- _Work order_: From the start of the material through the line containing "Comparing the boxes", inclusive, replace "spread" with "range" and reproduce those lines otherwise unchanged.

- _Exercise data_:
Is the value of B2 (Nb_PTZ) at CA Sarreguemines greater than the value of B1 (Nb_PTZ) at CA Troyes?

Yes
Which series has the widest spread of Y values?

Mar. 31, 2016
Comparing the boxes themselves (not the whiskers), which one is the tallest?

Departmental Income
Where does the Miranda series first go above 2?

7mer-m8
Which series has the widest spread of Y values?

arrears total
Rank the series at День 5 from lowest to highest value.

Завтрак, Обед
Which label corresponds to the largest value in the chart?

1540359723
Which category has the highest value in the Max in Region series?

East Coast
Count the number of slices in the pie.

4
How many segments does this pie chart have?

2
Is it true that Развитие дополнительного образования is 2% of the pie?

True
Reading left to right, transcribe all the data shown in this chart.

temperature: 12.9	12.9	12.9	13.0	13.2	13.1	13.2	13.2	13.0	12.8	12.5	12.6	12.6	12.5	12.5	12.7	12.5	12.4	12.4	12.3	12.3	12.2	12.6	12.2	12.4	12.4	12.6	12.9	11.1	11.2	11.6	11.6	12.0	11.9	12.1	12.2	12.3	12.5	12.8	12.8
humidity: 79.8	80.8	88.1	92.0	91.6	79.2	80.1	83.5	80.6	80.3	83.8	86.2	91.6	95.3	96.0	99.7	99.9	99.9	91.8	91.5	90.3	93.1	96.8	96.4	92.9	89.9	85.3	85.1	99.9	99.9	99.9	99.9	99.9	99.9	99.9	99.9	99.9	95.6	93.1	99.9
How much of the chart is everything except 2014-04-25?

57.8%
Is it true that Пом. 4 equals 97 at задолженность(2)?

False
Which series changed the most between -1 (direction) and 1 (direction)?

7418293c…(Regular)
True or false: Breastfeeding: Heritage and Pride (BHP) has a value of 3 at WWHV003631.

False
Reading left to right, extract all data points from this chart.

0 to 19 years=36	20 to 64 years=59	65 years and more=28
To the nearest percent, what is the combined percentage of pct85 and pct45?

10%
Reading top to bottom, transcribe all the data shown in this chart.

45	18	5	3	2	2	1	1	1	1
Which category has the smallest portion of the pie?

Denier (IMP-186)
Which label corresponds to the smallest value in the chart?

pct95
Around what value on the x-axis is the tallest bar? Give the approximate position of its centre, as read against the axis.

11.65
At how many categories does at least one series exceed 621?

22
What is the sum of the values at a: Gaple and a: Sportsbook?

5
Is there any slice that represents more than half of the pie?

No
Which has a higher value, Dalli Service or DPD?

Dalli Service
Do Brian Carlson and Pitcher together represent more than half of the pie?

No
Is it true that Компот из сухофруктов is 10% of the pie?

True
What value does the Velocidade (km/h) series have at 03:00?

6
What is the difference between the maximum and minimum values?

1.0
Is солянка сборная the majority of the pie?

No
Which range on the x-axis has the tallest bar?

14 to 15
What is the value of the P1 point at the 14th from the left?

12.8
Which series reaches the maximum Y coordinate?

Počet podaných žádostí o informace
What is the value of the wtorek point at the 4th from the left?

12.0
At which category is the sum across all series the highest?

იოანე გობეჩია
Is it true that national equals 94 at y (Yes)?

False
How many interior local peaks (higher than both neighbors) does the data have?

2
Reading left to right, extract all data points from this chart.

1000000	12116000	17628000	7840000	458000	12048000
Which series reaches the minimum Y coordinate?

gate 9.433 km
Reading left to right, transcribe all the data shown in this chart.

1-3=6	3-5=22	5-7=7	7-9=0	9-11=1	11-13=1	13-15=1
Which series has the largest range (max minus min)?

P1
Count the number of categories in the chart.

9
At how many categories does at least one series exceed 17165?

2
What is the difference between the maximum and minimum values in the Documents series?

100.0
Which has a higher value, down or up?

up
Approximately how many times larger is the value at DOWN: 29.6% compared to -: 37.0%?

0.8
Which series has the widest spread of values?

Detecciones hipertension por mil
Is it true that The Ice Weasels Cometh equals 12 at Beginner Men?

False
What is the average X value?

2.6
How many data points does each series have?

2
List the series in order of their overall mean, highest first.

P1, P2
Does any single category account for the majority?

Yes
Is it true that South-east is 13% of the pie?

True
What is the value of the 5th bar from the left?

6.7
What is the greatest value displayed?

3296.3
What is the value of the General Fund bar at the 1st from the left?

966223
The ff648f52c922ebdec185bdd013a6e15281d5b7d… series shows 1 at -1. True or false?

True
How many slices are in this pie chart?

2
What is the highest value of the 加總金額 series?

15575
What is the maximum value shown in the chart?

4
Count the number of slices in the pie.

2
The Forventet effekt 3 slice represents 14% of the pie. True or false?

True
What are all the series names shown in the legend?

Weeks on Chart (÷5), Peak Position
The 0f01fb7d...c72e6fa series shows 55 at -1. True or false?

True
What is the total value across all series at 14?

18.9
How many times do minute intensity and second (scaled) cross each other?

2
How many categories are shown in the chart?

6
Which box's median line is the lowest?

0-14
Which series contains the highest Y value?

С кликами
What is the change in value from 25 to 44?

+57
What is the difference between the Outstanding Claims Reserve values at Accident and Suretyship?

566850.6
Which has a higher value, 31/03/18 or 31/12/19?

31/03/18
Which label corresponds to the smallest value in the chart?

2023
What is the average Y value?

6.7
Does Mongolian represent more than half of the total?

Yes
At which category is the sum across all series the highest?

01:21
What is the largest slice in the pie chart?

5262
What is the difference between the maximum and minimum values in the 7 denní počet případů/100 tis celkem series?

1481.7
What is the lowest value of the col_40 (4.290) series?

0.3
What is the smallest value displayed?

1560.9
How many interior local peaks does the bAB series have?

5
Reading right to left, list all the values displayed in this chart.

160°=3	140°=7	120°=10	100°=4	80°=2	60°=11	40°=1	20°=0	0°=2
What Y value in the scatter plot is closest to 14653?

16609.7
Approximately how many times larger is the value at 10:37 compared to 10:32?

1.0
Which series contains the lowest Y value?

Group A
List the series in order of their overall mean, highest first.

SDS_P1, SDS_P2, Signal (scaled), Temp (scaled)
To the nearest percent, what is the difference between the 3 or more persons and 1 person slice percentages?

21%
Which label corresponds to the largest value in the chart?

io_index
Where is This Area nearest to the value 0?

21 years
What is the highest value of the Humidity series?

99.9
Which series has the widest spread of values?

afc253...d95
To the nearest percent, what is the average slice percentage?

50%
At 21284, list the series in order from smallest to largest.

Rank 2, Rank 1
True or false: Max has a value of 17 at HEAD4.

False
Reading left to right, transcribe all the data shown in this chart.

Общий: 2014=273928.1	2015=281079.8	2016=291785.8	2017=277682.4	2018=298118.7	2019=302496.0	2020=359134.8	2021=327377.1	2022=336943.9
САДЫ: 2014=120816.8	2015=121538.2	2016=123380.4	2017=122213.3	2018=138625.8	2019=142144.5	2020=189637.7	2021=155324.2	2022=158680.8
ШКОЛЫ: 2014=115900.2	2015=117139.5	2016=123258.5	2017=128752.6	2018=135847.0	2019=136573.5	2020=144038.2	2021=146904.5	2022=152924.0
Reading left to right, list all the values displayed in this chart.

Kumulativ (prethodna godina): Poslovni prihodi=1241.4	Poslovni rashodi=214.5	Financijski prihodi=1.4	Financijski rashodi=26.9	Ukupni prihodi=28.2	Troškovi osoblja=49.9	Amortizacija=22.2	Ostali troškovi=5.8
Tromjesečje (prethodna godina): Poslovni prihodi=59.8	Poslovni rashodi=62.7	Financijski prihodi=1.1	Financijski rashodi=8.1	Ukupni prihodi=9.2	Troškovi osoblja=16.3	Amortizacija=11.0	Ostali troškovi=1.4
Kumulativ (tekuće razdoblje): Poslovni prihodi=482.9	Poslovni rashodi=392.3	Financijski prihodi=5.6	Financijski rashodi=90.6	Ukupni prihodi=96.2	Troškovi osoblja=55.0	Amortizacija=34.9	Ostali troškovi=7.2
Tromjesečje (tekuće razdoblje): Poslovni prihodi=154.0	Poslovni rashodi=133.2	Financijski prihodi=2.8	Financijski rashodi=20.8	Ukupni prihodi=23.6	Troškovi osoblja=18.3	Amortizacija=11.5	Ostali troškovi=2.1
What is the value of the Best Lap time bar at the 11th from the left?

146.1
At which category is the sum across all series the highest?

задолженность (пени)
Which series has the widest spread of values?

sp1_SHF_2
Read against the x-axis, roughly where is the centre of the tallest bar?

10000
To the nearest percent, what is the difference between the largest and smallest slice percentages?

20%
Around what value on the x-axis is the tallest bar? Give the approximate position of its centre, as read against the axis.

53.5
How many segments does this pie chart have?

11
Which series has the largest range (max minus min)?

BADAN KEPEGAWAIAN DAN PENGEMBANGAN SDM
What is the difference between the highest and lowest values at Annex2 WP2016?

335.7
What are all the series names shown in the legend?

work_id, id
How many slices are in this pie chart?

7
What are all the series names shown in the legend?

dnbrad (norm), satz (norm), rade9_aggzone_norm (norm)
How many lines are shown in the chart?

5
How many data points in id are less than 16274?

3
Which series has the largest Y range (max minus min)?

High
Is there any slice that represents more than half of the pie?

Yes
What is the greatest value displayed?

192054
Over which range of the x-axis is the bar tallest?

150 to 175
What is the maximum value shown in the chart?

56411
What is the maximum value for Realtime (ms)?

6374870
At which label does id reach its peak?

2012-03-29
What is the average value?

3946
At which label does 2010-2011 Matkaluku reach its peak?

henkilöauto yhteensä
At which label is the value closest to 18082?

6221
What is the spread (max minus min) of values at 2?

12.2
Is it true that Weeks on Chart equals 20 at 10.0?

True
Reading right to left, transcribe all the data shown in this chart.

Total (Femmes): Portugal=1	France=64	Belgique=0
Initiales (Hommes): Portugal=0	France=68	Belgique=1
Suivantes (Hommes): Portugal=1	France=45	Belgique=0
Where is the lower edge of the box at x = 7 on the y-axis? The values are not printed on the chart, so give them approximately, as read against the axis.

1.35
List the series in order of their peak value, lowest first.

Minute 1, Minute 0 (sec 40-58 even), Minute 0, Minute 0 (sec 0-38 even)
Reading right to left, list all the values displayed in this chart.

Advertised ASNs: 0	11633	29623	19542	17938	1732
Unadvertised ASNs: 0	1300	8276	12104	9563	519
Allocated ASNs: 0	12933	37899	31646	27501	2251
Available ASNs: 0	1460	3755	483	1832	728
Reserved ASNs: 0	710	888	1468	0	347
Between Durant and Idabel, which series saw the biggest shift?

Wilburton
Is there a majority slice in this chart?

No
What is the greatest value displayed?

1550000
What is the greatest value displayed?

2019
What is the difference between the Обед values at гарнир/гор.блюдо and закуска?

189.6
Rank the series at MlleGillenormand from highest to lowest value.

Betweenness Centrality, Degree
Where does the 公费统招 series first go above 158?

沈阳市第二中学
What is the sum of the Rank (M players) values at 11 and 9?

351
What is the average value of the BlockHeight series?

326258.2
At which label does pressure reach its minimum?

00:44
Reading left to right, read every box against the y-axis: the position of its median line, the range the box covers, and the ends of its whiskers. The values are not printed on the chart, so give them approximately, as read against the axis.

- _Written solution_:
Is the value of B2 (Nb_PTZ) at CA Sarreguemines greater than the value of B1 (Nb_PTZ) at CA Troyes?

Yes
Which series has the widest range of Y values?

Mar. 31, 2016
Comparing the boxes themselves (not the whiskers), which one is the tallest?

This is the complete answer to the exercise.